There comes a time in the life of an aging hipster male — let’s say late 30s — when he decides to try hand-making ordinary things that otherwise can be obtained at a fraction of the cost and effort, such as bread.
So here we are: Over the weekend I baked my first sourdough loaf entirely from scratch, which is a big milestone for any aspiring Bread Guy.
The onset of social distancing happened to coincide with an interest in bread-making that I was already developing. The first several times I baked bread over the past few months, I used recipes that included packaged dry yeast. I would add Greek yogurt to the dough and use an Instant Pot to expedite the proofing. Then, a half-hour or so in the Dutch oven and — viola! — you’ve got yourself a nice round, crusty loaf.
That’s great, but I wanted to go a little deeper. And with bread, you can go pretty deep, all the way down to the core ingredients: flour, salt, water, heat, the very air you’re breathing. Plus time, which many of us are now lucky to have in excess. Also, bread made entirely from scratch — and described with words like “artisan” and “rustic” — tends to get more likes on Instagram, which is important.
It’s often said that cooking is art, but baking is science. The numbers matter in baking. The measurements, timing and process must unfold with precision. One misstep or fudged detail can leave you with a formless monstrosity.
In other words, you have to follow the directions. I used a recipe published by Kevin Buist, a writer and curator in Grand Rapids, on rapidgrowthmedia.com, where he explained why bread-making is meaningful during this strange and scary time.
“Baking bread is a way of reminding ourselves that the world also cares for us,” he wrote. “There are good things all around us, even if we can’t see them. Yeast survives and so will we.”
Ah yes, yeast, the make-or-break ingredient.
To truly make bread from scratch, you need an active yeast starter, and luckily, yeasty microbes are everywhere, just waiting to be contained and deployed.
You do this by mixing flour and water and setting it somewhere in your kitchen, where it will capture and feed these organisms.
When it starts bubbling, the starter is working.
Give it more flour and water each day while discarding half the existing mixture, and after about a week, you should be able to make bread with it.

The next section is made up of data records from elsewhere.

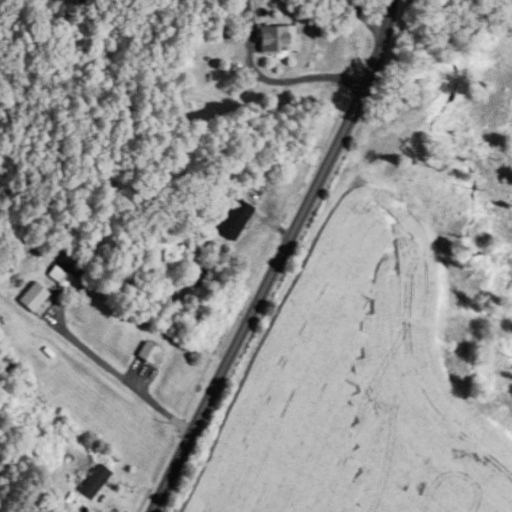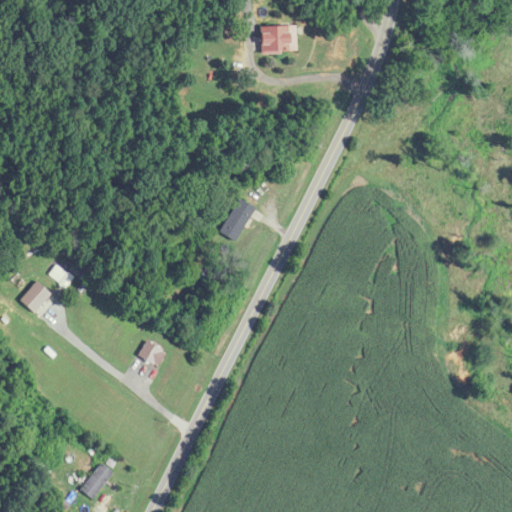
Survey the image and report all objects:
road: (247, 20)
building: (240, 220)
road: (279, 258)
building: (154, 354)
road: (122, 376)
building: (98, 481)
road: (89, 508)
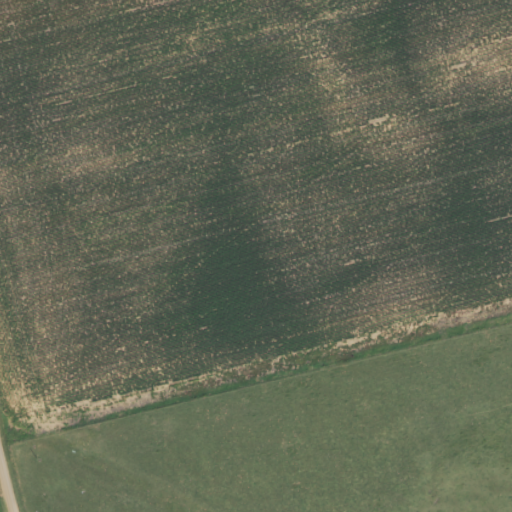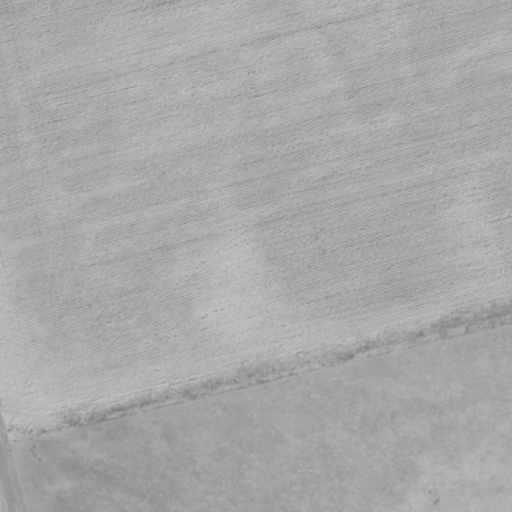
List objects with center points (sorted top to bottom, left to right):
road: (6, 487)
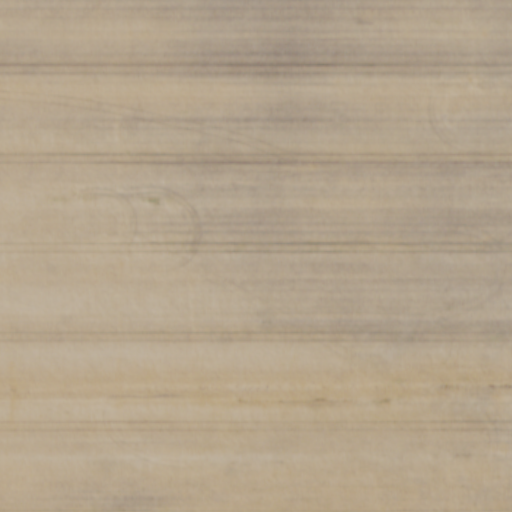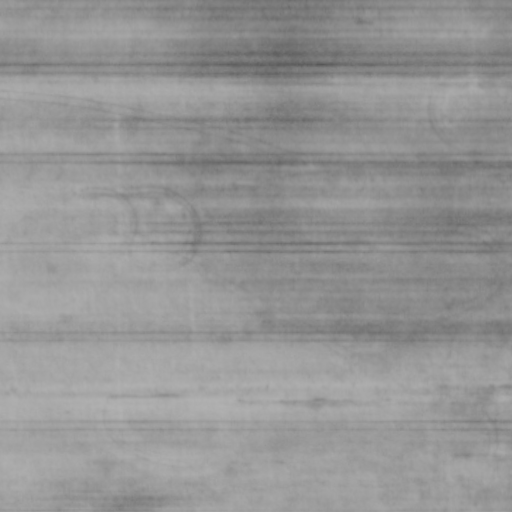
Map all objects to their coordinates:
building: (412, 501)
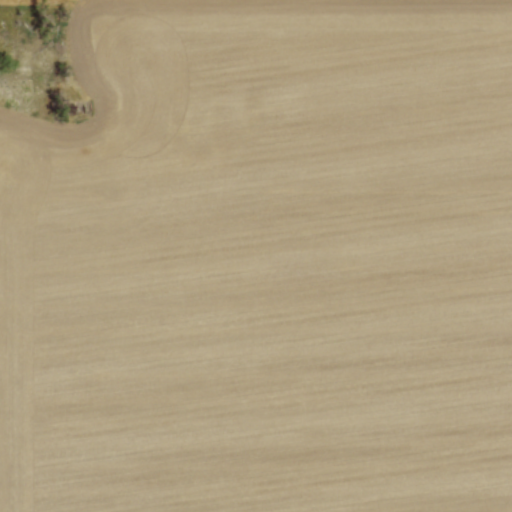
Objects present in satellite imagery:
crop: (264, 264)
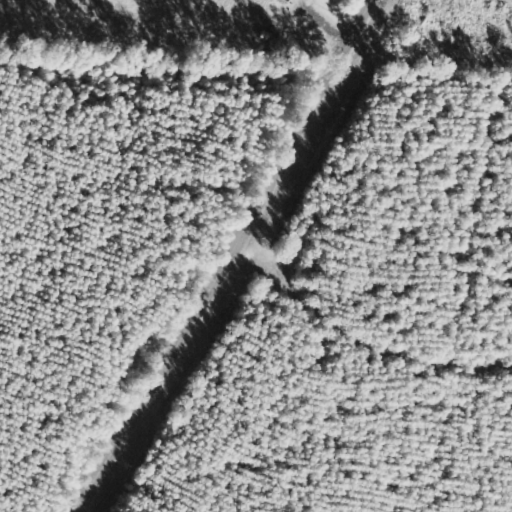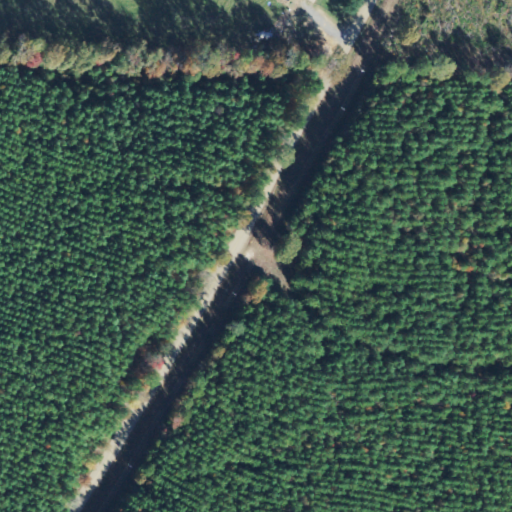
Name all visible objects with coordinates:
road: (296, 256)
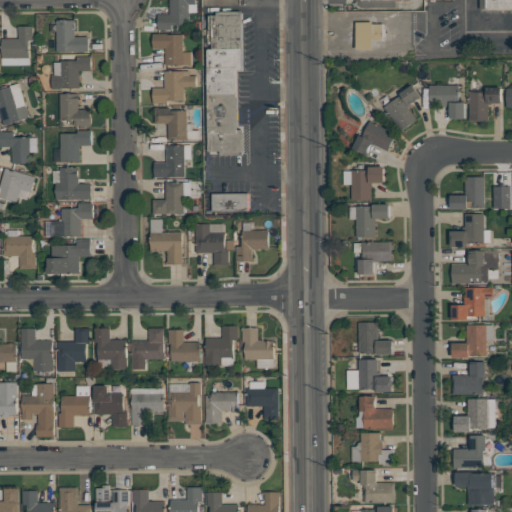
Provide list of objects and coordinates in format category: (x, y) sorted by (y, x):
building: (440, 1)
road: (262, 2)
road: (303, 2)
road: (282, 4)
building: (496, 4)
building: (496, 5)
building: (177, 14)
building: (229, 30)
road: (341, 33)
building: (369, 33)
road: (390, 33)
road: (472, 33)
building: (368, 34)
building: (70, 37)
building: (71, 37)
building: (18, 47)
building: (18, 47)
building: (172, 48)
building: (173, 48)
building: (226, 57)
building: (70, 72)
building: (70, 72)
building: (224, 80)
building: (225, 82)
building: (174, 86)
building: (175, 86)
building: (509, 97)
building: (509, 97)
building: (448, 98)
building: (448, 99)
building: (483, 102)
building: (484, 102)
building: (12, 104)
building: (13, 104)
building: (403, 107)
building: (404, 107)
building: (74, 109)
building: (74, 110)
building: (224, 112)
rooftop solar panel: (6, 113)
road: (262, 118)
building: (176, 123)
building: (176, 123)
building: (375, 137)
building: (374, 138)
building: (228, 142)
building: (72, 145)
building: (17, 146)
building: (19, 146)
building: (72, 146)
road: (124, 148)
road: (465, 150)
building: (174, 161)
building: (174, 162)
building: (363, 181)
building: (364, 181)
building: (15, 184)
building: (16, 184)
building: (71, 184)
building: (0, 186)
building: (72, 186)
building: (471, 194)
building: (471, 194)
building: (173, 198)
building: (170, 200)
building: (231, 202)
building: (232, 202)
building: (368, 218)
building: (368, 218)
building: (70, 221)
building: (70, 221)
rooftop solar panel: (49, 226)
building: (471, 231)
building: (472, 232)
building: (167, 241)
building: (167, 242)
building: (213, 242)
building: (213, 242)
building: (252, 242)
building: (252, 244)
building: (21, 249)
building: (21, 249)
building: (372, 254)
building: (373, 255)
building: (68, 257)
building: (68, 257)
road: (305, 257)
building: (476, 267)
building: (477, 267)
rooftop solar panel: (470, 293)
road: (212, 295)
rooftop solar panel: (488, 295)
building: (472, 303)
building: (472, 303)
rooftop solar panel: (455, 311)
road: (424, 338)
building: (373, 339)
building: (373, 340)
building: (474, 341)
building: (472, 342)
building: (257, 345)
building: (183, 347)
building: (183, 347)
building: (222, 347)
building: (222, 347)
building: (258, 347)
building: (112, 348)
building: (112, 348)
building: (148, 348)
building: (149, 348)
building: (37, 350)
building: (37, 350)
building: (73, 350)
building: (73, 351)
building: (9, 355)
building: (9, 355)
building: (368, 377)
building: (369, 377)
building: (471, 380)
building: (471, 380)
building: (8, 398)
building: (8, 398)
building: (264, 398)
building: (264, 398)
building: (185, 402)
building: (146, 403)
building: (185, 403)
building: (111, 404)
building: (147, 404)
building: (75, 405)
building: (111, 405)
building: (220, 405)
building: (220, 405)
building: (75, 406)
building: (41, 407)
building: (41, 408)
building: (374, 414)
building: (374, 414)
building: (477, 415)
building: (478, 415)
building: (371, 449)
building: (372, 449)
building: (472, 453)
building: (474, 453)
road: (125, 457)
building: (375, 486)
building: (477, 486)
building: (478, 486)
building: (376, 487)
rooftop solar panel: (106, 496)
rooftop solar panel: (125, 497)
building: (112, 499)
building: (112, 499)
rooftop solar panel: (116, 499)
building: (10, 500)
building: (10, 500)
building: (71, 501)
building: (72, 501)
building: (188, 501)
building: (36, 502)
building: (37, 502)
building: (147, 502)
building: (147, 502)
building: (188, 502)
building: (220, 503)
building: (220, 503)
building: (267, 503)
building: (267, 503)
rooftop solar panel: (105, 506)
building: (378, 509)
building: (380, 509)
building: (480, 510)
building: (480, 510)
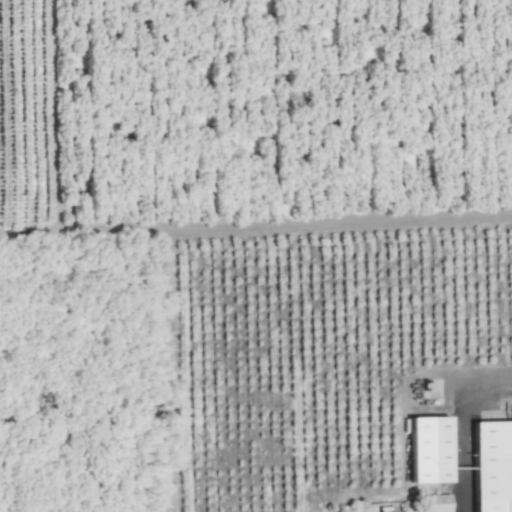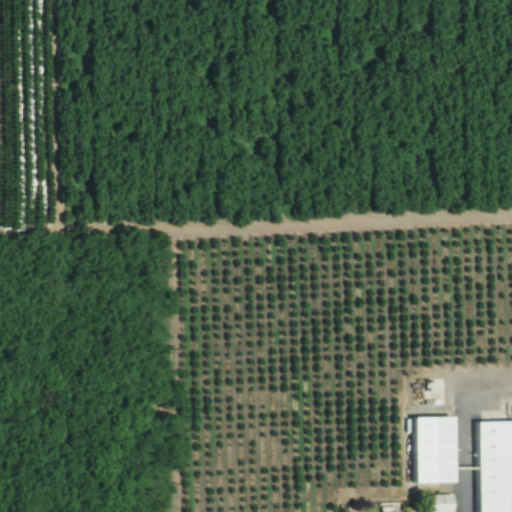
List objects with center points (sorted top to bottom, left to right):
building: (432, 447)
building: (493, 464)
building: (439, 502)
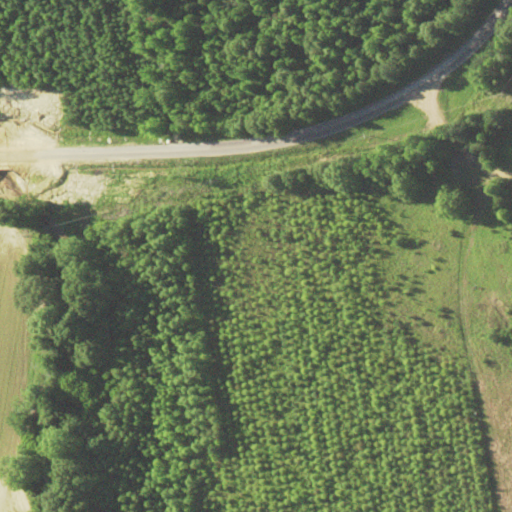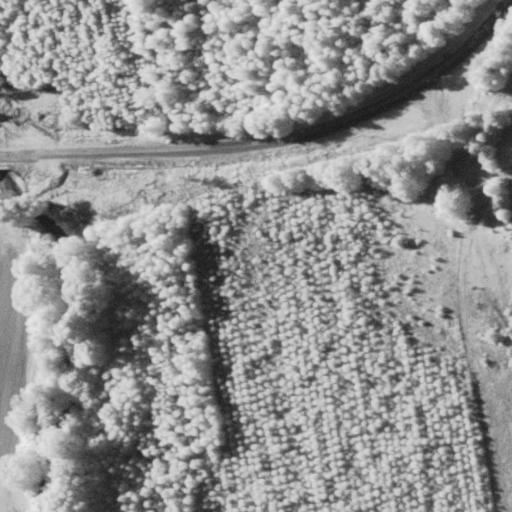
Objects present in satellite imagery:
road: (142, 74)
road: (272, 133)
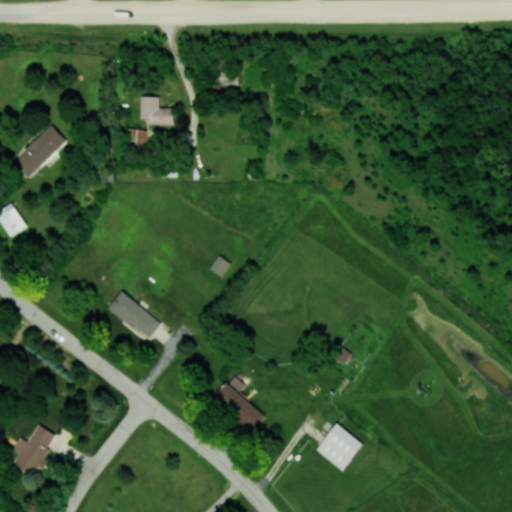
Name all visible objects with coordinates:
road: (82, 6)
road: (20, 12)
road: (60, 12)
road: (296, 12)
road: (178, 61)
building: (229, 77)
building: (155, 110)
building: (136, 136)
building: (40, 150)
building: (12, 219)
building: (220, 264)
building: (135, 314)
road: (72, 343)
building: (238, 403)
building: (340, 445)
building: (33, 448)
road: (211, 453)
road: (104, 455)
road: (222, 496)
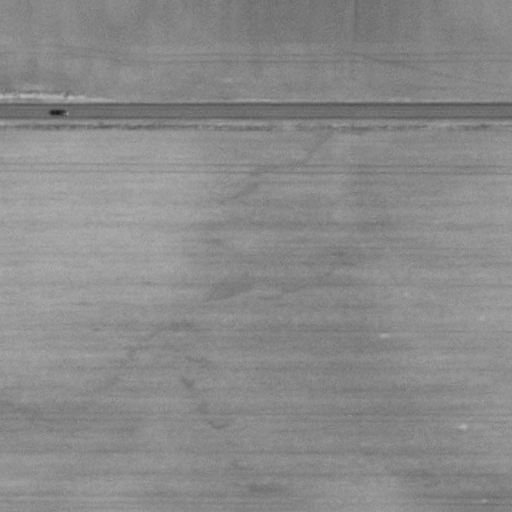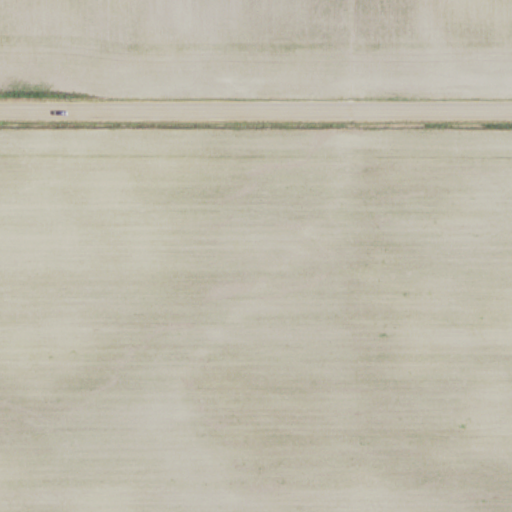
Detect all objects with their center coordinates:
road: (256, 107)
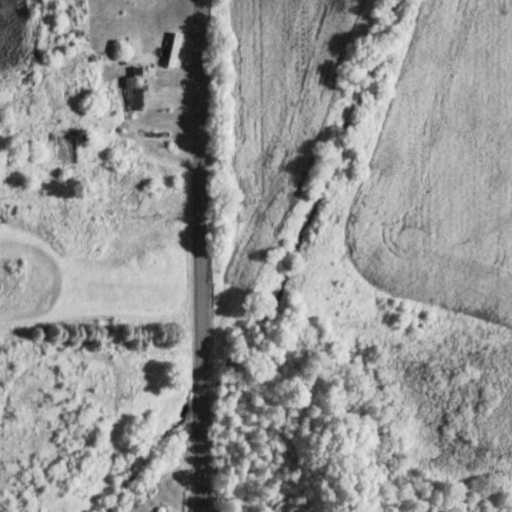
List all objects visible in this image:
building: (132, 94)
road: (194, 256)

Once my starter was ready, the whole process took me two days — mixing the dough, kneading it, waiting, folding, waiting, shaping, letting it rise overnight, baking. Then the moment of truth: pulling the lid off the blazing-hot Dutch oven to see what I’d made. And ... not bad! Not perfectly shaped, but nice and airy and photogenically crusty. I’ve eaten thousands of pieces of bread, but nothing has satisfied me like a thick slice of my own making, toasted and thickly buttered.
It’s tempting to connect bread baking to something ancient and innate in humanity, but that isn’t quite accurate. Bread was invented — or, rather, discovered — about 6,000 years ago, when Egyptians noticed that naturally occurring yeast caused wheat porridge to ferment and rise when they were accidentally mixed. Heat was applied, and food was created that would come to occupy a sacred place in cultures around the world.
This happened because humans, by then, had been farming wheat for a few thousand years. The development of large-scale agriculture is what prompted humanity’s transition from hunter-gatherer lifestyles to permanent settlements. Food surpluses led to expanding populations, cities, industries, political and economic systems, the whole idea of civilization.
Bread, then, symbolizes more than survival. It should remind us of civilization’s achievements, but also its frailty. That loaf represents all that humanity has created and destroyed in our dominion over a natural world that now seems to be fighting back.
Baking and eating bread should be an act of humility, a reminder that the world does indeed care for us, and that we should do a better job of returning the favor.